++++ Task input ++++

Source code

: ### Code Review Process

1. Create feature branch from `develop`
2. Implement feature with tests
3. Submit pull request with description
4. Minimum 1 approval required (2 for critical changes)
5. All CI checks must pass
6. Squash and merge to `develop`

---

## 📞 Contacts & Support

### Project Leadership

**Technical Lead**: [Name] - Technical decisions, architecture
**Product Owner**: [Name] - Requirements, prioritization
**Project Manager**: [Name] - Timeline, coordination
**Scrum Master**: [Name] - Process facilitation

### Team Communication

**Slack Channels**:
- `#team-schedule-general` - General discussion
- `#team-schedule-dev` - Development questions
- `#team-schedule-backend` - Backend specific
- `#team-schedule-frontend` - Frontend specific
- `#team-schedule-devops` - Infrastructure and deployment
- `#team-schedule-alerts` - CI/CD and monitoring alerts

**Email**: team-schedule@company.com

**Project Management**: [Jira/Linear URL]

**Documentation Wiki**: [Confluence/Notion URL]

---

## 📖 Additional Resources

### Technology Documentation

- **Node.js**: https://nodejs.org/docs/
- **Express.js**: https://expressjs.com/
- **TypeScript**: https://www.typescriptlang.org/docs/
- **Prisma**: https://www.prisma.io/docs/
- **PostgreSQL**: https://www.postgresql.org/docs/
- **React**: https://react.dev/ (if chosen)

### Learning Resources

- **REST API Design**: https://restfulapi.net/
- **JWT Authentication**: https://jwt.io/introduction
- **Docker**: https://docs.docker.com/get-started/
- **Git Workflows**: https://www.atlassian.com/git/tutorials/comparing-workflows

++++
++++ Task input ++++

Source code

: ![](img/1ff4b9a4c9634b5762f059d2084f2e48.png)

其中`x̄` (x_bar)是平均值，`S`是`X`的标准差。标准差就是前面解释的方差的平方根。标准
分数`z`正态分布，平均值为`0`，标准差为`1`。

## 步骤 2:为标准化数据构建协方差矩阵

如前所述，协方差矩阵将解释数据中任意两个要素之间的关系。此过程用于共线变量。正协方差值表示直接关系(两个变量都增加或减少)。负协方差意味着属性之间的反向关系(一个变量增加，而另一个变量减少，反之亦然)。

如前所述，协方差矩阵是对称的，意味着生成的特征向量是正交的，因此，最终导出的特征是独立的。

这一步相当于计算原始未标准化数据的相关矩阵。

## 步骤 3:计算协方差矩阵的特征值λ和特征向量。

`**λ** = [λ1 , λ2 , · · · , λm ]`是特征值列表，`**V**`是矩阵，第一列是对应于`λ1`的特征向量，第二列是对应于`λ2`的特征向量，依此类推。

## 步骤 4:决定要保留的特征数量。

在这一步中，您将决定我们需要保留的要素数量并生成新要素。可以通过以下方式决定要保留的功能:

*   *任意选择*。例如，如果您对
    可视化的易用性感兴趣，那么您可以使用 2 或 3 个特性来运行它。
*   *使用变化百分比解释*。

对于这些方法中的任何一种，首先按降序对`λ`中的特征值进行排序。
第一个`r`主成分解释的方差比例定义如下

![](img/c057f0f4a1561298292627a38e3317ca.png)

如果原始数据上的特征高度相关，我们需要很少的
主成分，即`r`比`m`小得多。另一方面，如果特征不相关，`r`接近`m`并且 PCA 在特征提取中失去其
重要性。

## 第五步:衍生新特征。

++++

**To do**
How many of the listing's lines contain "Project"? Respond with a single number and nothing else.

**Answer for this exercise**
3